John Horace Ragnar Colvin
John Horace Ragnar Colvin, CMG, (Tokyo, Japan 18 June 1922 - London, 4 October 2003) was a British sailor, intelligence officer, banker and military historian.
Family
The Colvin family had a long history of service to Queen and country (and British Empire), both in the military and administration. John Horace Ragnar Colvin was the son of Admiral Sir Ragnar Colvin, KBE, CB; the grandson of Clement Sneyd Colvin;[1] and the great-grandson of John Russell Colvin, lieutenant-governor of the North-West Provinces of British India during the mutiny of 1857, who had ten children and founded a dynasty of Empire-builders. Relatives included Walter Mytton and Auckland, also lieutenant-governor of the North-West Provinces and Oudh. Brenda Colvin (1897–1981)[2] was an important landscape architect, author of standard works in the field and a force behind its professionalisation. Sidney Colvin was a critic, curator, and great friend of Robert Louis Stevenson.
Colvin married twice. His first marriage was to Anne Manifold in 1948, which ended in 1963. His second was to Moranna Cazenove in 1967. Each marriage produced a daughter and a son.
His former wife Anne later married Admiral Sir Anthony Monckton Synnot, KBE AO Royal Australian Navy (5 January 1922 – 4 July 2001), Chief of the Defence Force Staff between 1979 and 1982. She became Lady Synnot.
One of Colvin's children (with Anne) is Mark Colvin, an Australian journalist.[3] His granddaughter is the Australian born but currently Bristol based illustrator Anna Higgie.
Colvin's granddaughter (through Moranna) is currently a Senior Sea Cadets with Training Ship CHALLENGER in Wandsworth with hopes to join The Royal Navy as a medic, to follow her grandfather's footsteps.
Life
He was educated at the Royal Naval College, Dartmouth, and passed into the Royal Navy in the early part of the Second World War.
During the War he served mostly in the Far East. Among other exploits, he joined combined operations in Colombo, and served behind Japanese lines in Vietnam. He emerged from undercover work to accept the surrender of the Japanese command in Saigon on Japan's capitulation, and remained in the South Vietnamese capital for a year.
After leaving the Royal Navy with the rank of Lieutenant Commander, Colvin studied at the School of Slavonic and East European Studies (SSEES) in London and joined the Secret Intelligence Service. He was posted to a number of Cold War hotspots including Oslo, Vienna and Kuala Lumpur. His most high-profile postings, however, were Consul-General in Hanoi from 1966-67 at the height of the American bombing campaign in the Vietnam War; HM Ambassador to Outer Mongolia from 1971–74; and head of the SIS station in Washington 1977-1980. He was appointed CMG in 1968 following his return from Hanoi.
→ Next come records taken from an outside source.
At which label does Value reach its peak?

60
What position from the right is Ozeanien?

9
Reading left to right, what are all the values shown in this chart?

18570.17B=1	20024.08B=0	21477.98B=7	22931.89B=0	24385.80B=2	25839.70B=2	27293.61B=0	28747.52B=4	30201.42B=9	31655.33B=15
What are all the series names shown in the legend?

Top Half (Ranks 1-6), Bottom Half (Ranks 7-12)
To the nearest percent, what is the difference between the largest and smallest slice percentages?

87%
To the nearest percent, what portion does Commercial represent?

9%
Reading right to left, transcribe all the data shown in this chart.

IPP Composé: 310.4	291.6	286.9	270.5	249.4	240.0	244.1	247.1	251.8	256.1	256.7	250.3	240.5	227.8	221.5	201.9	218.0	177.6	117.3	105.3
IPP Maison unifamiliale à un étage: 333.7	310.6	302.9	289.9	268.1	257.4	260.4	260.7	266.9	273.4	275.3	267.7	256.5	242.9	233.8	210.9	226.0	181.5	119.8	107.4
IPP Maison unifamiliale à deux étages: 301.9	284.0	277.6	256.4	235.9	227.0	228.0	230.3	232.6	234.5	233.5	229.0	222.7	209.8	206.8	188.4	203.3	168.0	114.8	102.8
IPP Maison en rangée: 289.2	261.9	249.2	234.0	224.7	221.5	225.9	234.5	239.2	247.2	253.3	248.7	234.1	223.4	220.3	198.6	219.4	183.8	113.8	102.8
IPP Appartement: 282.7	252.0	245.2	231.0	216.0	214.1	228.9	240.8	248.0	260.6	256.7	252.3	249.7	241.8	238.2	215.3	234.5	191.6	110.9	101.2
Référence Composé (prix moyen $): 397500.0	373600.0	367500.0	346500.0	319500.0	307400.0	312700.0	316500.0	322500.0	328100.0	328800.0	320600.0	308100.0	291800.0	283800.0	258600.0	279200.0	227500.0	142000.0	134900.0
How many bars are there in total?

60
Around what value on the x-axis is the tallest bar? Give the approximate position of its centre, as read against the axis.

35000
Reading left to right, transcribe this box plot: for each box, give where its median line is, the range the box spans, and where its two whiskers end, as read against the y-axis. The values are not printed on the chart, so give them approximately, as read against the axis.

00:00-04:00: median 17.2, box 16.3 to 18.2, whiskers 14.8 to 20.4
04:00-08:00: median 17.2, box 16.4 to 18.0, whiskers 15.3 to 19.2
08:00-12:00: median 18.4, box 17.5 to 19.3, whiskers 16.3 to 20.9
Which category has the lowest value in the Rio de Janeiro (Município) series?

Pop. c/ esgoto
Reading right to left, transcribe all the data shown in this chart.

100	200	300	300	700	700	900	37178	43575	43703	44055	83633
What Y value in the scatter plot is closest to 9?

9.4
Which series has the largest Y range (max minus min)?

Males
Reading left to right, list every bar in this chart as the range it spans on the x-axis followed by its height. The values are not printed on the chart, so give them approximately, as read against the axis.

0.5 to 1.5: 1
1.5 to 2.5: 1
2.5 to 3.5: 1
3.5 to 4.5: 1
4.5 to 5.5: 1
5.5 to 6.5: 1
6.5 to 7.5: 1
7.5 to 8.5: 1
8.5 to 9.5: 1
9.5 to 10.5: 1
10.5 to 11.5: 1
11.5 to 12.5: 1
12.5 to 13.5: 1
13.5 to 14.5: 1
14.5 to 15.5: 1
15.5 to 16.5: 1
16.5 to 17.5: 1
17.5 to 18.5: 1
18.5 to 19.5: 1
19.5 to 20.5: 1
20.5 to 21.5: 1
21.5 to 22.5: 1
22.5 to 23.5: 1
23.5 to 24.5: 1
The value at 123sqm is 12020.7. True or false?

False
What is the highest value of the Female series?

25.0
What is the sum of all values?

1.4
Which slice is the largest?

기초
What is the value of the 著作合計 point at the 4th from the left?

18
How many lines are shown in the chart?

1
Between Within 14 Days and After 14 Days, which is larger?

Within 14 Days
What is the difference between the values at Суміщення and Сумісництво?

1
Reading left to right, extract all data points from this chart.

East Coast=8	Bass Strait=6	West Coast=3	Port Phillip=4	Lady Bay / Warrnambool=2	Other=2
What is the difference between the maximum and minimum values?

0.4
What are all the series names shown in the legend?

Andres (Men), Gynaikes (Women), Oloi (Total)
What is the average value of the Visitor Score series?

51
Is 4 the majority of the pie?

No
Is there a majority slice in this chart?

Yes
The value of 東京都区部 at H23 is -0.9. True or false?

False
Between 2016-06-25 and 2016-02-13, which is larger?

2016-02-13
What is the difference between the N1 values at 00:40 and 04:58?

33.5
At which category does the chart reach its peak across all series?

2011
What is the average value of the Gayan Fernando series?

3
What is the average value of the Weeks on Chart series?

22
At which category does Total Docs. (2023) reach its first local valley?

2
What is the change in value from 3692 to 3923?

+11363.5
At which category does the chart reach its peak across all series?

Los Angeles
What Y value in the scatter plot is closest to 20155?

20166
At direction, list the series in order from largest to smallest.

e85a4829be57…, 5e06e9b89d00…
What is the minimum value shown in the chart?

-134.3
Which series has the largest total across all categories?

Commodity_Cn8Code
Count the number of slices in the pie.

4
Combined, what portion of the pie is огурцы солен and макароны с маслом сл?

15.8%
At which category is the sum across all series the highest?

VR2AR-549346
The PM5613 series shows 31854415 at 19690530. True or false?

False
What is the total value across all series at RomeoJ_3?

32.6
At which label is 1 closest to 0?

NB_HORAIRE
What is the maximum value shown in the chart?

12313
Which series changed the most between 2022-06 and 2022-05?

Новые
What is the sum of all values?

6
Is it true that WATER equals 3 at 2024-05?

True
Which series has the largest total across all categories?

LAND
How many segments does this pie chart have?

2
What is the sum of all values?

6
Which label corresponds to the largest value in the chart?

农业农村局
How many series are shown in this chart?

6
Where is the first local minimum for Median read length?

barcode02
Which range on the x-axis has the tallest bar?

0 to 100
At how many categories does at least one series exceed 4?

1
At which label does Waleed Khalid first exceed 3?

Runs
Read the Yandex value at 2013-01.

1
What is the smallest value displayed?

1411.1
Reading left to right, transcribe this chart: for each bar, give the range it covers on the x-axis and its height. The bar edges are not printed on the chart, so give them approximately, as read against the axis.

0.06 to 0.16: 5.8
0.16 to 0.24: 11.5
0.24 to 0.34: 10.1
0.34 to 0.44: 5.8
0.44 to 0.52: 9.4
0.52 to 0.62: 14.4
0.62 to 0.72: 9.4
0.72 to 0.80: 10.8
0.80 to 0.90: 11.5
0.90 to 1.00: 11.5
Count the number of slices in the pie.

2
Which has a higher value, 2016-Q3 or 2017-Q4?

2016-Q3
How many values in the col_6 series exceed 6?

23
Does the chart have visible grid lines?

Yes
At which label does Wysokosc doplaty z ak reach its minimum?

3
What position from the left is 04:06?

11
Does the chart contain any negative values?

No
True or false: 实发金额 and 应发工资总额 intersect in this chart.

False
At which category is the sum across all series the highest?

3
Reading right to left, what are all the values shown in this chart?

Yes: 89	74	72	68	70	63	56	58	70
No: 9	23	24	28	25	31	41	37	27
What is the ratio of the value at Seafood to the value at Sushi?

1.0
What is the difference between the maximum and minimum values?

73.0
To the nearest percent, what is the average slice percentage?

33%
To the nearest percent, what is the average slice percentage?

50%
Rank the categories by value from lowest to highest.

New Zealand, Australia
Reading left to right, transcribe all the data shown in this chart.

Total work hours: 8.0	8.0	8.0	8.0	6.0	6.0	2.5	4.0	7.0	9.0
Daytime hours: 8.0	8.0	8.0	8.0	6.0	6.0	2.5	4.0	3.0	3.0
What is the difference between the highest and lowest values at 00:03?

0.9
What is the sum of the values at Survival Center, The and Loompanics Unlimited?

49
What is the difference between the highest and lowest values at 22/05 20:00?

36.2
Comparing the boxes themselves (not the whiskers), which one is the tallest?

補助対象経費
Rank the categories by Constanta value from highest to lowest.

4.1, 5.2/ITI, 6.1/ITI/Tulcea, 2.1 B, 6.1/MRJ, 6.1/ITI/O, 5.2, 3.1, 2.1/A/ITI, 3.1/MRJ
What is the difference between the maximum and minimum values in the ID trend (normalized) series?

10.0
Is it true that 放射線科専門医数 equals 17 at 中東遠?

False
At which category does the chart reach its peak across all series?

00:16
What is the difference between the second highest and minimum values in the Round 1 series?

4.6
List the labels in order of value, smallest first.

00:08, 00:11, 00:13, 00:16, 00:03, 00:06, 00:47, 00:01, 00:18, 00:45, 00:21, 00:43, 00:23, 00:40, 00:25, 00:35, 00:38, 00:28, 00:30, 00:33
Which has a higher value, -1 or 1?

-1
On retirement from SIS, Colvin advised David Rockefeller for eight years in Hong Kong as a vice-president of the Chase Manhattan Bank. He retired to London in 1988 and wrote several well-regarded books of mostly military history. His best-selling works were Not Ordinary Men, which examined the Battle of Kohima, and Decisive Battles, which looked at twenty crucial battles throughout history. He also published a memoir of his time in Hanoi and Ulan Bator called Twice Around the World.
John Colvin was an active member of several of London's gentlemen's clubs, the St James's Club, Brooks's, the Beefsteak, as well as, latterly, the Academy Club.
Notes
References
- von Bulow, Claus, "John Colvin". The Independent, 16 October 2003.
- "John Colvin". Telegraph, 8 October 2003.